Italian painter (fl. 1711–1748)

Roberto Clerici the Younger (Parma, active 1711–1748) was an Italian painter and scenic designer of the Baroque, active in Parma, Vienna, Venice, Naples, Paris, and London. His father of the same name was also a painter, and sources often confuse the two. He was a collaborator and follower of Francesco and Ferdinando Galli Bibiena.

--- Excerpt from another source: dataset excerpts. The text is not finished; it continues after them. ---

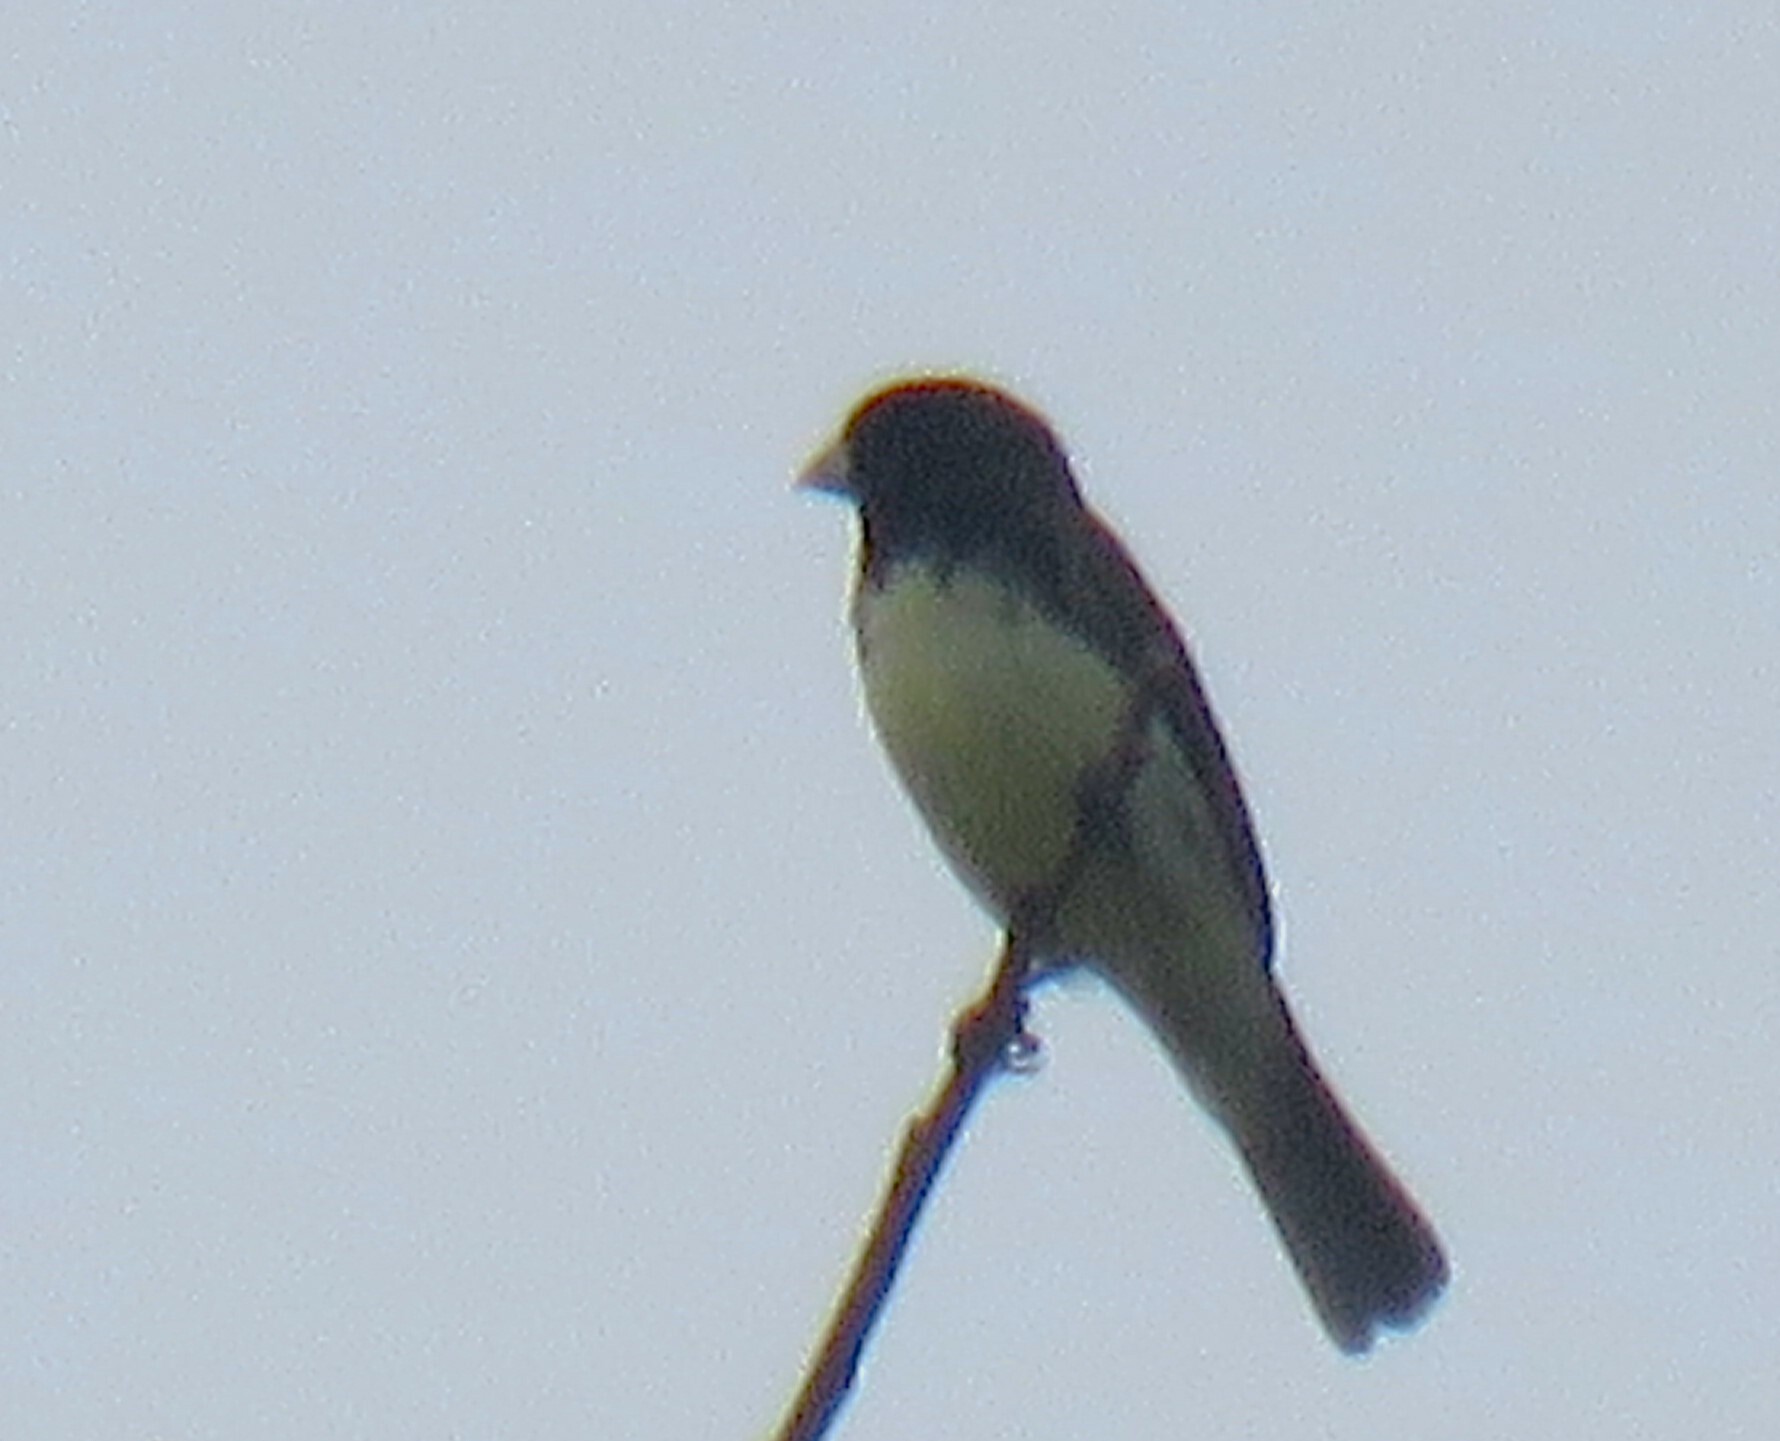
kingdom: Animalia
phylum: Chordata
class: Aves
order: Passeriformes
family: Thraupidae
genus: Sporophila
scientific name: Sporophila nigricollis
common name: Yellow-bellied seedeater
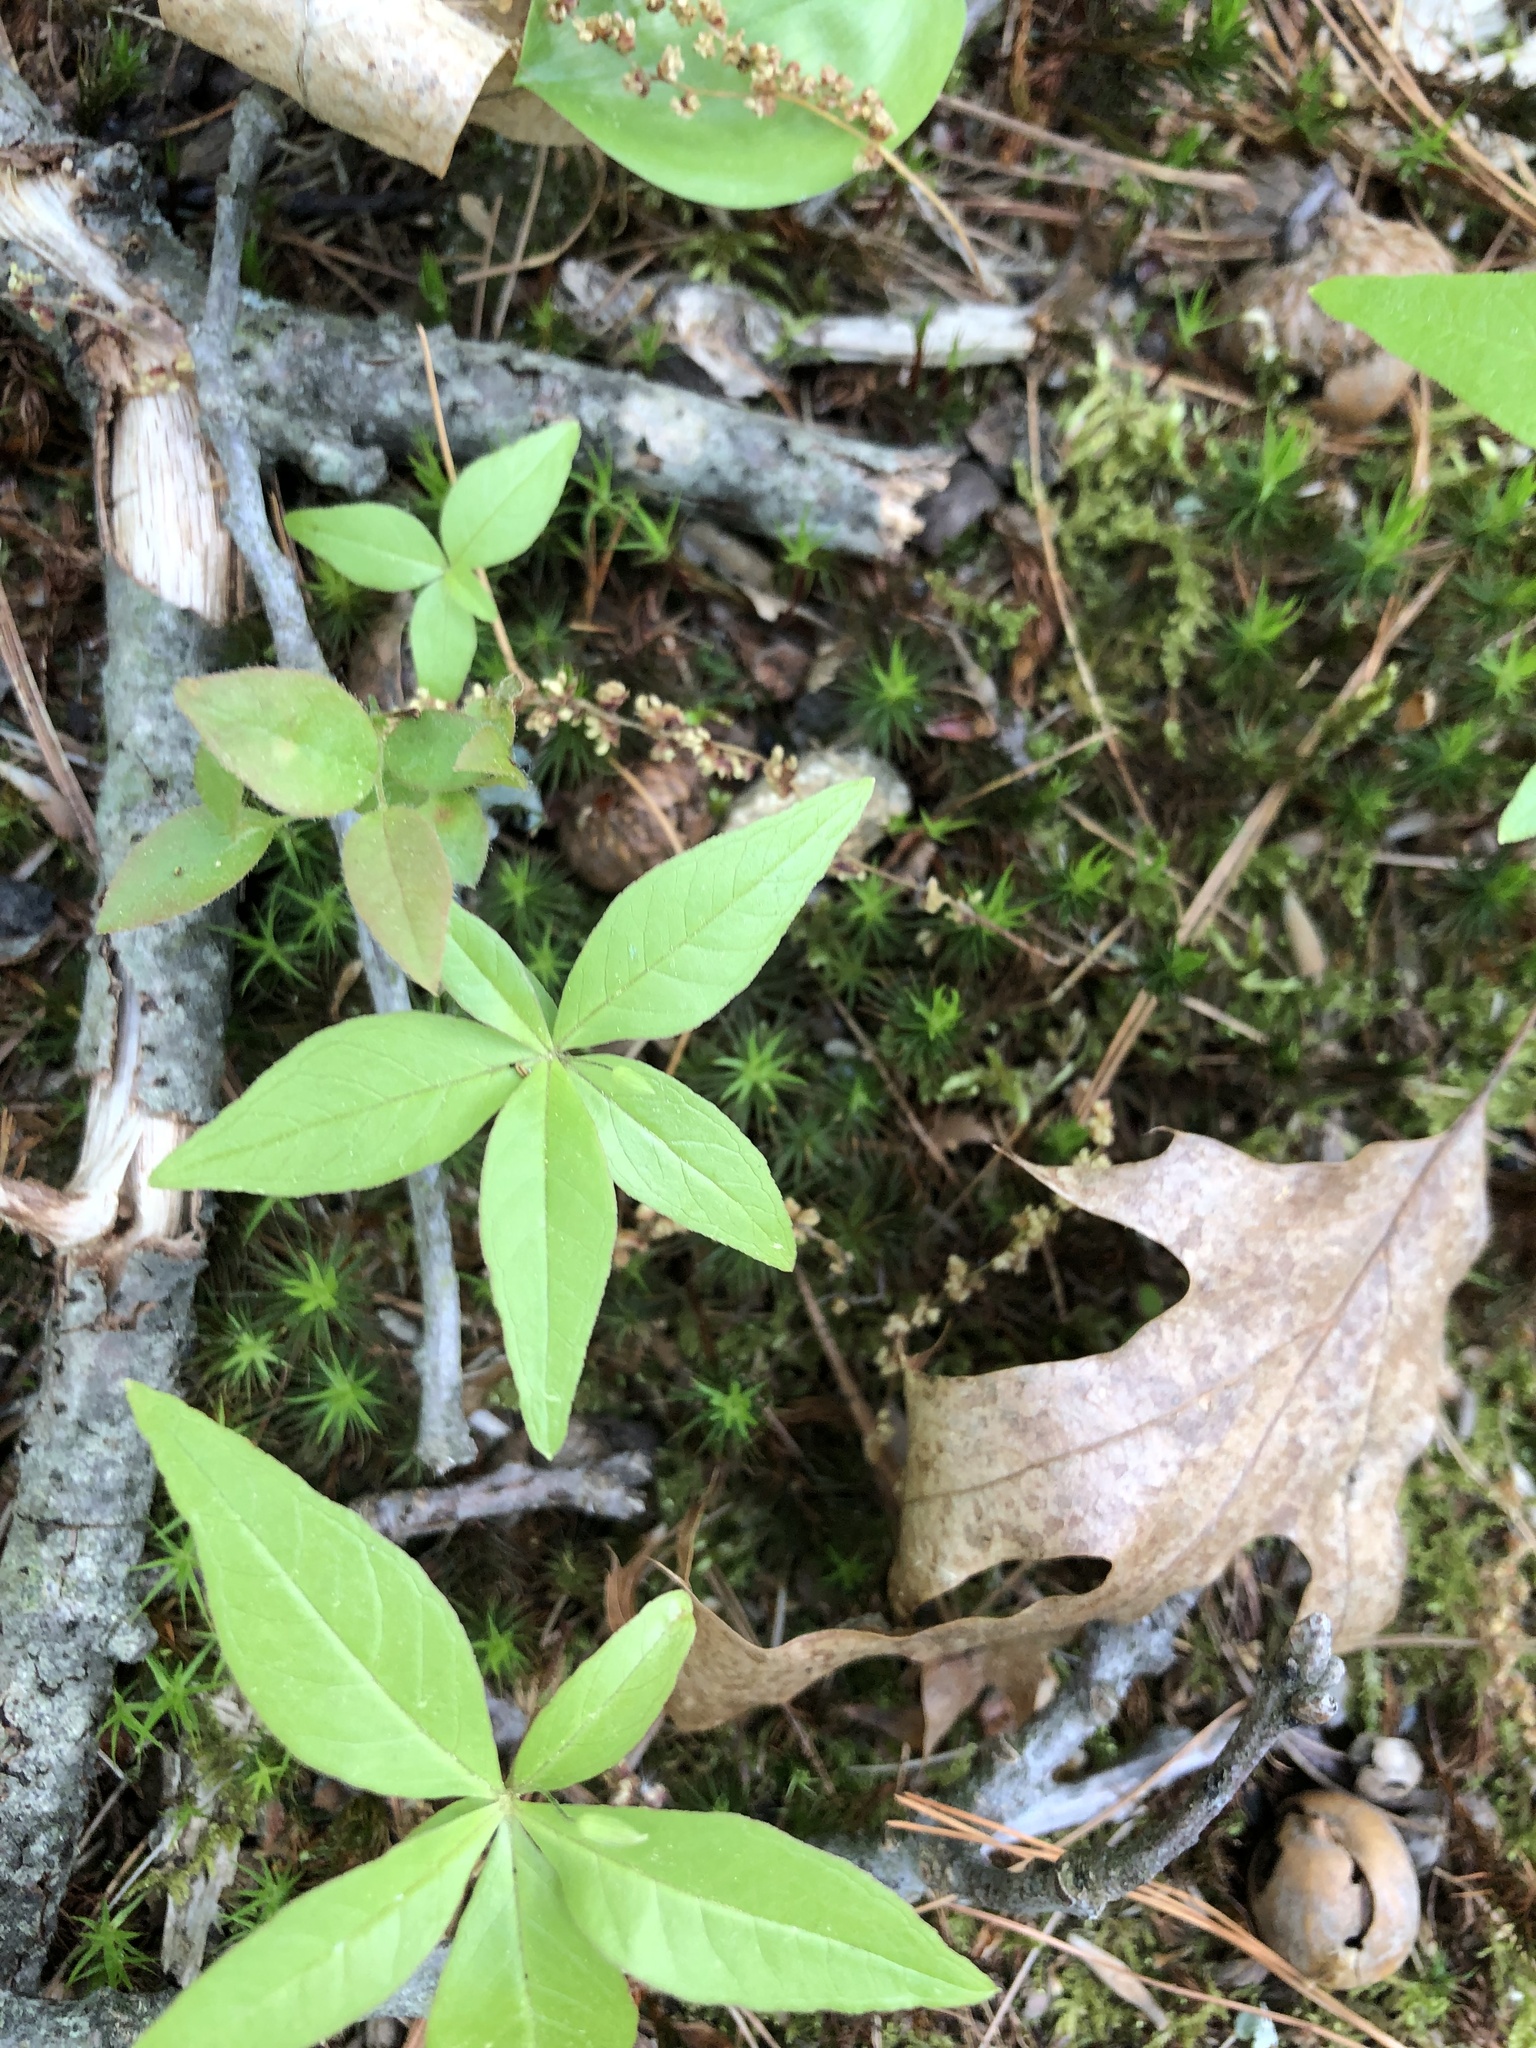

In 1711, he was a scenic designer in Vienna for the court. He then worked at the Teatro San Cassiano in Venice for the operas Le gare generose (1712) by Albinoni and Zaniboni; and for La verità nell'inganno (1713) by Gasparini and Silvani. He prepared scenography and was the engineer for performances in Naples, including L'Amor generoso (1714) at the court theater attributed to Scarlatti. In 1714 for the Teatro San Bartolomeo in Naples, he produced scenography for Scipione nella Spagna also by Scarlatti; Pisistrato by Leonardo Leo; Vincislao by Mancini and Apostolo Zeno; Arminio by Scarlatti and Nicola Serino; and Tigrane ovvero L'egual impegno d'amore e di fede, by Scarlatti and Domenico Lolli.

In 1716–1719, he worked in England: initially at the King's Theatre, and after 1719 as a decorator and machinist at the Royal Academy of Music. He was in Portugal from 1735 to 1738, in Paris in 1740, working with the Comédie-Française. Back in Parma in 1739, he was last documented as a scenographer in 1748.